Collaborating with Danish cinematographer Dan Lausten, production designer Carol Spier (who works frequently with David Cronenberg) and editor Patrick Lussier, Del Toro has created a true landscape of unease for “Mimic.” Even nominally neutral sights, like a hospital room filled with gauze tents, statues of saints draped in plaster and a deserted snow-covered children’s playground, play as spooky in this gifted crew’s hands.
In fact, the argument could be made that “Mimic” is considerably more effective before the dread creatures--enormous human-looking insects created by Rick Lazzarini, who also did the more playful Bud Frogs for the beer commercials--make their appearance.

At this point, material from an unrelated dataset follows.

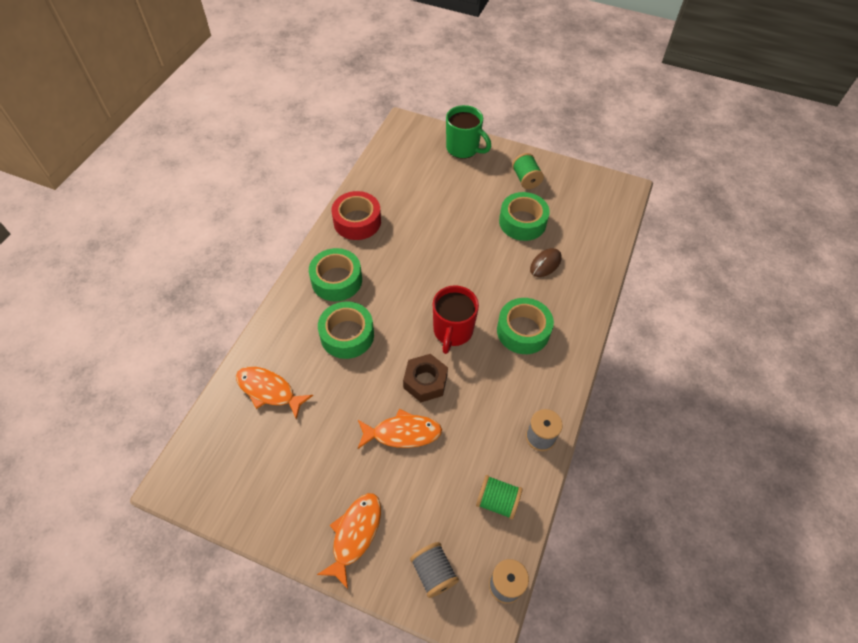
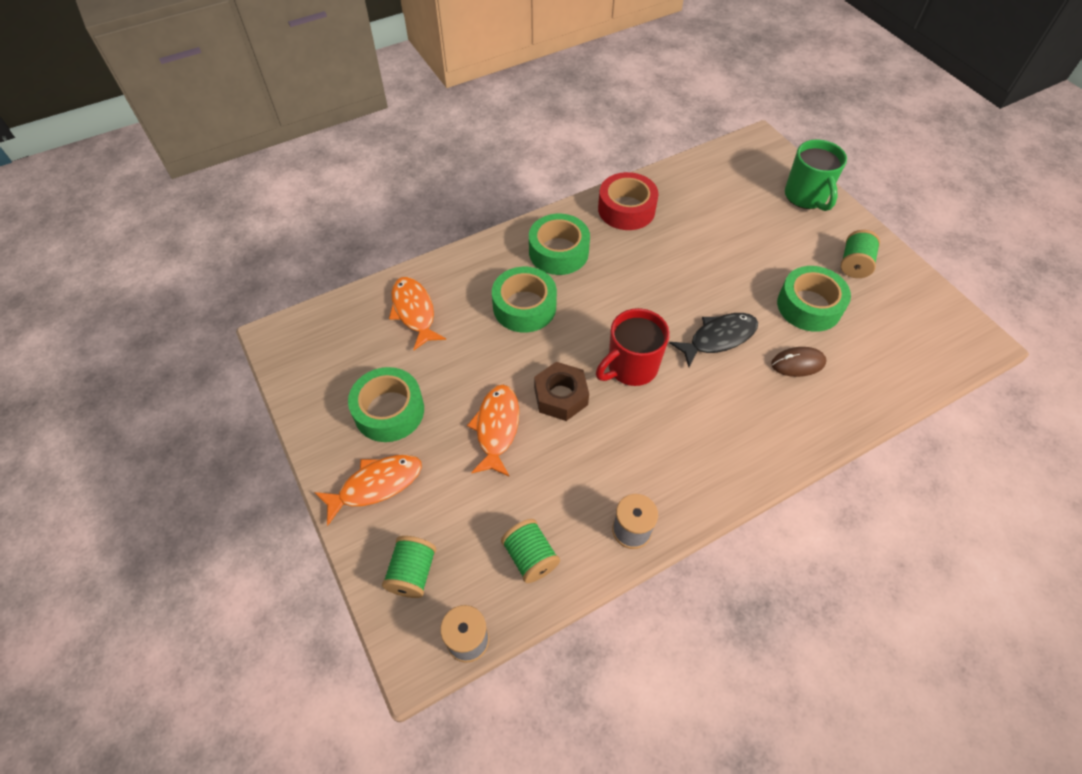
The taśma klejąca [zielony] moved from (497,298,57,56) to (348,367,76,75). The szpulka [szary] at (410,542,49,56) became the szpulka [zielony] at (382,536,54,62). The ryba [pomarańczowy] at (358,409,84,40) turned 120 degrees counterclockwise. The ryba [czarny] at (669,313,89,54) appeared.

Though he can handle it, Del Toro’s heart doesn’t seem to be in the out and out repulsion the bug attacks require. His gift is for the whiff of nightmare, not its more obvious components, and those with stomachs strong enough to withstand the shocks will be gratified to discover in “Mimic” an impressive horror film that has the ways and means to scare and scare again.
* MPAA rating: R, for terror/violence and language. Times guidelines: numerous shots of enormous bugs doing their worst.
Mira Sorvino: Susan Tyler
Jeremy Northam: Peter Mann
Alexander Goodwin: Chuy
Giancarlo Giannini: Manny
Charles S. Dutton: Leonard
Josh Brolin: Josh
Alix Koromzay: Remy
F. Murray Abraham: Dr. Gates
Released by Dimension Films. Director Guillermo Del Toro. Producers Bob Weinstein, B.J. Rack, Ole Bornedal. Executive producer Michael Phillips. Screenplay Matthew Robbins, Guillermo Del Toro, Matthew Greenberg, and John Sayles. Cinematographer Dan Lausten. Editor Patrick Lussier. Costumes Marie-Sylvie Deveau. Music Marco Beltrami. Production design Carol Spier. Art director Tamara Deverell. Set decorator Elinor Rose Galbraith. Running time: 1 hour, 42 minutes.
* In general release throughout Southern California.